The two currencies are set to start trading against each other on June 1 initially via brokers in Tokyo and through an expanded panel of market makers in the onshore China Foreign Exchange Trade System in Shanghai. The move will eliminate the use of the dollar in the transactions and comes as part of an effort to strengthen trade links between Asia’s two largest economies.
It follows an agreement between the countries’ leaders in December, which saw Japan buying Chinese government debt, and a commitment made to try to create a free trade pact between China, Japan and South Korea.
Derek Halpenny, head of FX strategy at Bank of Tokyo-Mitsubishi UFJ, says it remained to be seen whether trading volumes took off in the currency pair, although it demonstrated Beijing’s ambitions for the renminbi.

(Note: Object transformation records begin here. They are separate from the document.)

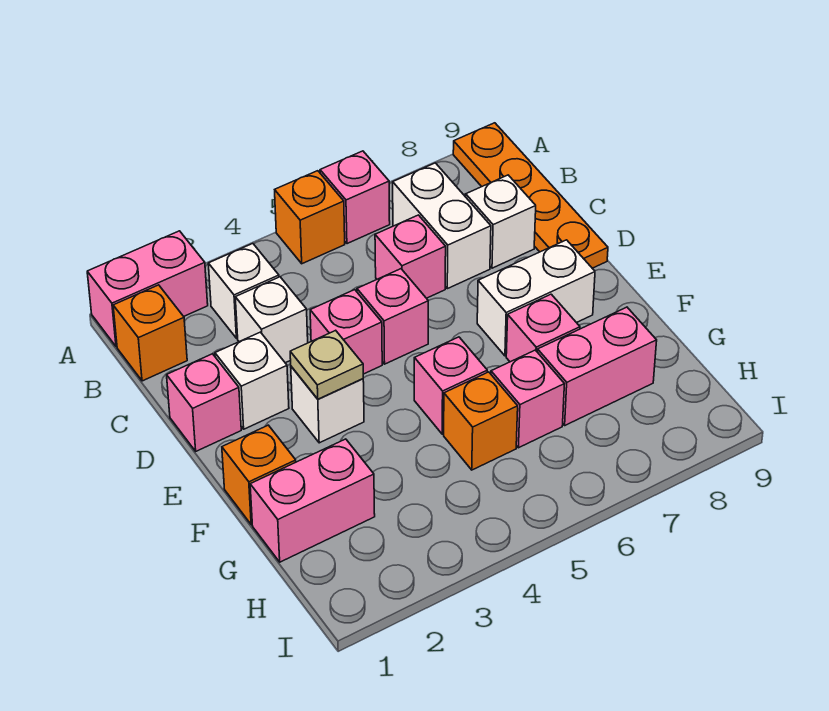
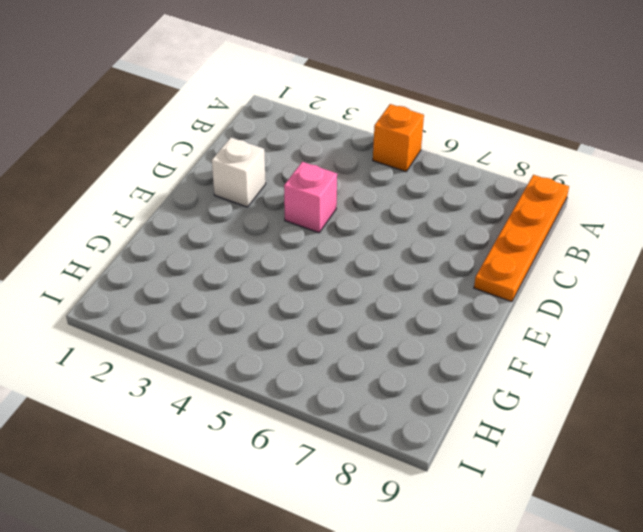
none -> pink 1x2 brick [87,231,208,347]
none -> pink 1x1 brick [320,151,390,244]
none -> orange 1x1 brick [113,285,187,381]

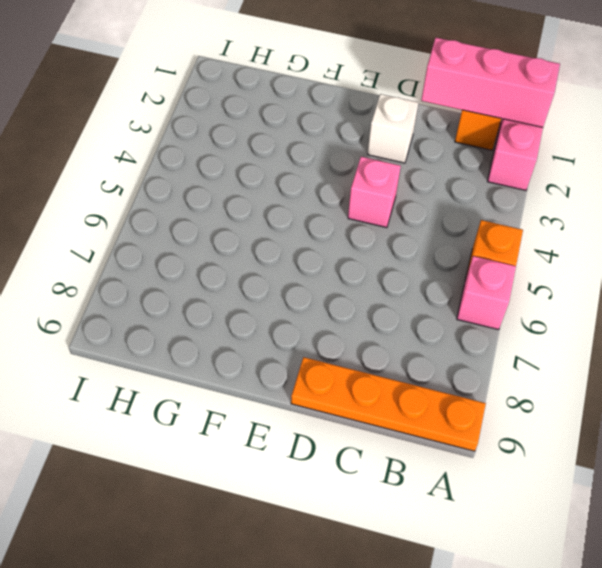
pink 1x3 brick [421,38,560,127] -> none
none -> white 1x1 brick [208,244,279,338]
none -> white 1x2 brick [393,163,491,289]
none -> white 1x1 brick [235,277,308,363]

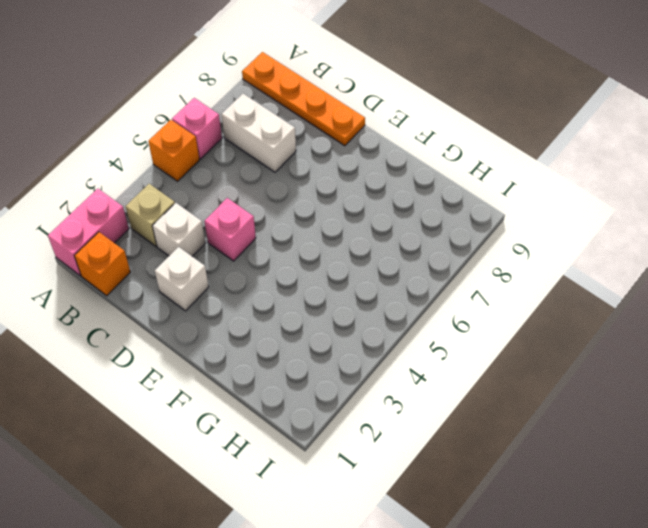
tan 1x1 brick [126,184,175,247] -> white 1x1 brick [208,244,279,338]
none -> pink 1x1 brick [375,215,446,298]
none -> white 1x1 brick [466,175,536,268]
none -> pink 1x1 brick [167,354,241,451]

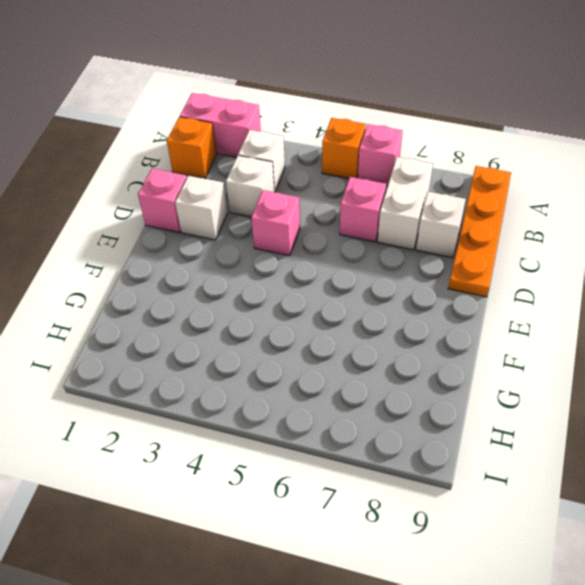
none -> pink 1x1 brick [357,269,428,364]
none -> white 1x1 brick [291,367,364,443]
none -> white 1x2 brick [477,240,595,356]

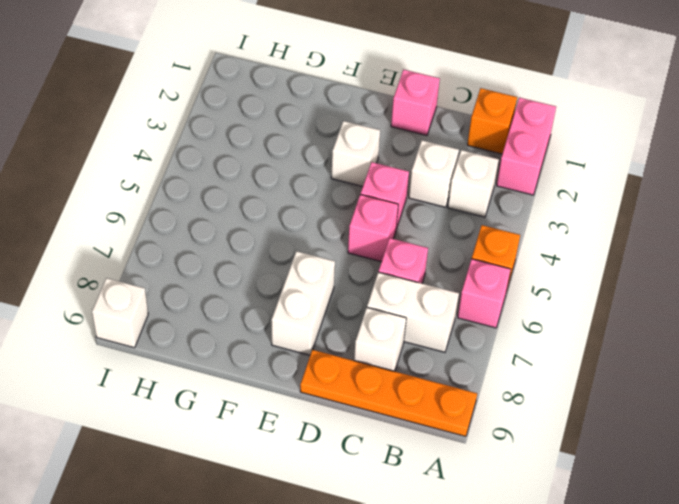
white 1x1 brick [92,278,148,348] -> white 1x1 brick moved to [215,332,289,429]
none -> orange 1x1 brick [222,425,296,525]
none -> pink 1x1 brick [414,337,487,434]
none -> pink 1x1 brick [506,294,580,362]

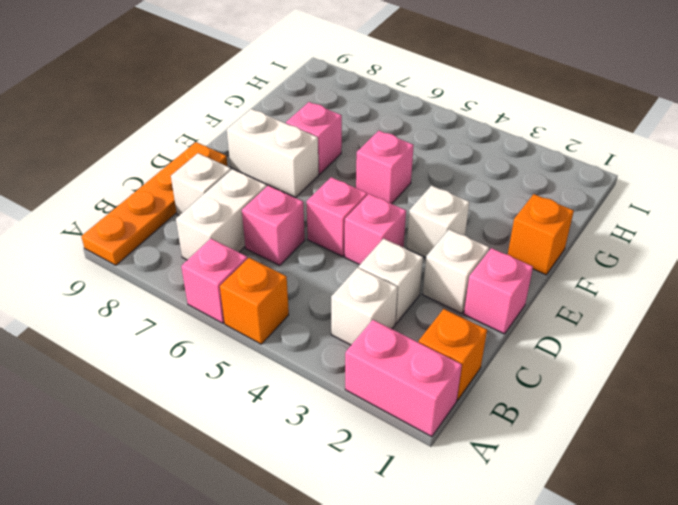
none -> pink 1x2 brick [250,439,375,562]
none -> orange 1x1 brick [444,372,518,470]
none -> pink 1x1 brick [491,350,564,448]

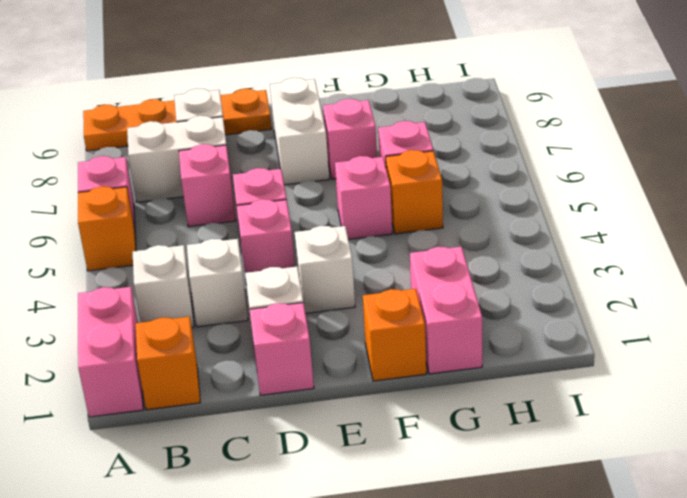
none -> pink 1x2 brick [538,307,657,425]
none -> tan 1x1 plate [290,330,363,399]

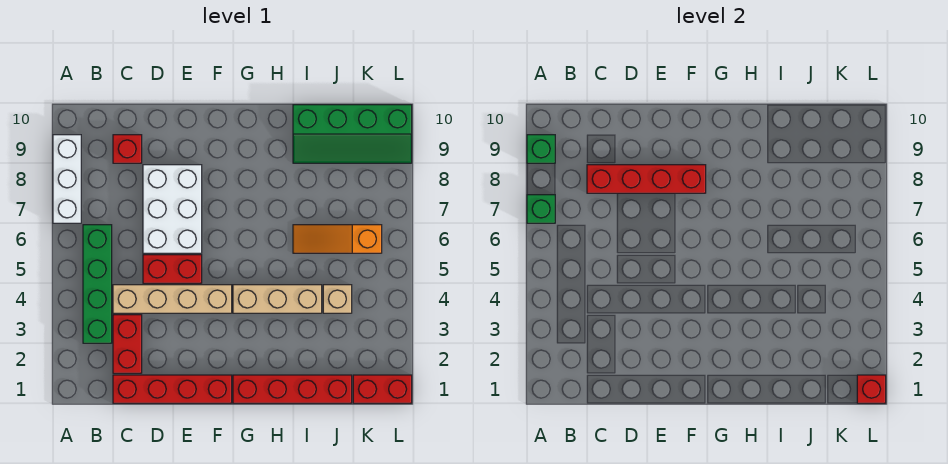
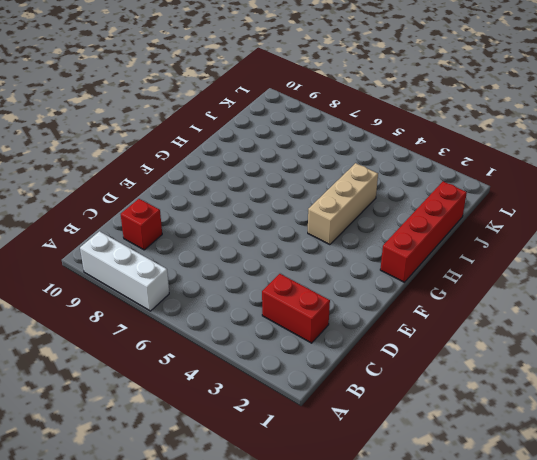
none -> green 1x4 brick [83,225,112,343]
none -> red 1x4 brick [113,375,232,403]
none -> tan 1x4 brick [113,285,232,313]

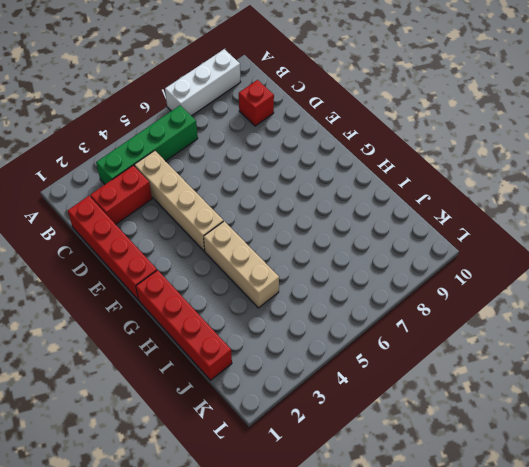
none -> red 1x2 brick [143,255,202,283]
none -> white 2x3 brick [143,165,202,253]
none -> orange 1x3 slope [293,225,382,253]

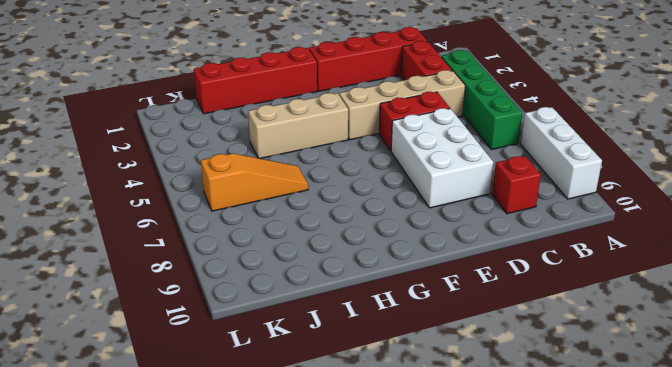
none -> green 2x4 slope [293,105,412,163]
none -> tan 1x1 brick [323,285,352,313]
none -> red 1x2 brick [353,375,412,403]

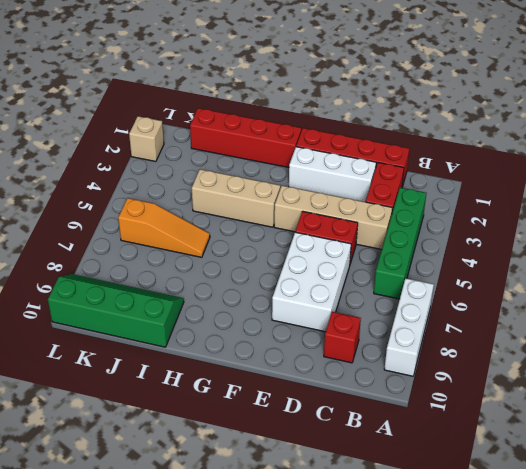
white 1x3 brick [289,147,376,202] -> none
tan 1x1 brick [129,116,164,162] -> tan 1x1 brick moved to [323,285,352,313]
none -> red 1x2 brick [353,375,412,403]
none -> green 1x1 brick [527,195,555,223]
none -> green 1x1 brick [527,135,555,163]

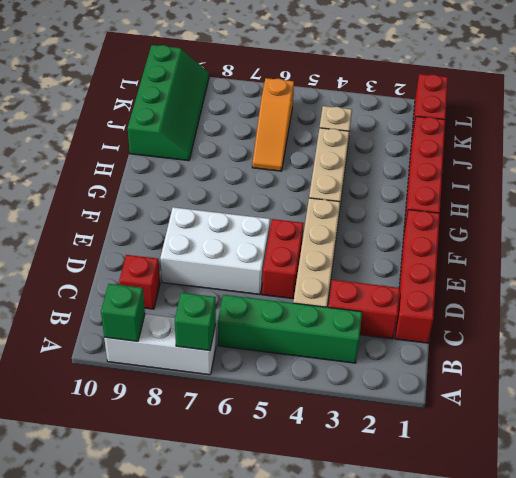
none -> red 1x4 brick [587,165,706,193]
none -> red 1x1 brick [857,375,886,403]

“This is more evidence of China trying to internationalize the renminbi,” he says. “From a trade point of view, it does make sense since trade flows between the two countries are huge and have been growing markedly since the financial crisis.”
Indeed, trade volumes between Japan and China stand just under $350 billion annually.
Japan-China total merchandise trade
Jun Azumi, Japan’s finance minister, announced the decision in Tokyo on Tuesday, saying that bypassing the dollar would reduce dealing costs.
“By conducting transactions without using the third country’s currency, it will bring merits of reducing transaction costs and lowering risks involved in settlements at financial institutions,” he says.
Azumi says talks on improving yen-renminbi trading further would continue.
The People’s Bank of China (PBoC), while noting the benefits of reduced transaction costs, also pointed to the efforts to broaden the use of the renminbi.
“Developing the direct yuan-yen trading will help form the direct yuan-yen exchange rate and reduce the trading cost for entities, and promote the use of the yuan and yen in bilateral trade and investment, as well as help strengthen financial cooperation between the two countries,” the central bank says in a statement.
For China, the deal represents another step towards the wider use of the renminbi, as it continues a gradual push to reduce its reliance on the dollar and moves towards the eventual convertibility of its currency.
So far, those efforts have been mainly focused on encouraging the use of the currency for trade settlement.
Those efforts have seen China sign a series of swap deals with other central banks to provide seed money for renminbi settlement.
HSBC reckons that $2 trillion of Chinese trade will be settled in RMB by 2015, pushing it into the world’s top-three trading currencies.
The latest figures from Swift show that RMB is now the 16th most-used global payment currency, though it is rocketing up the rankings and is the third biggest currency in trade finance.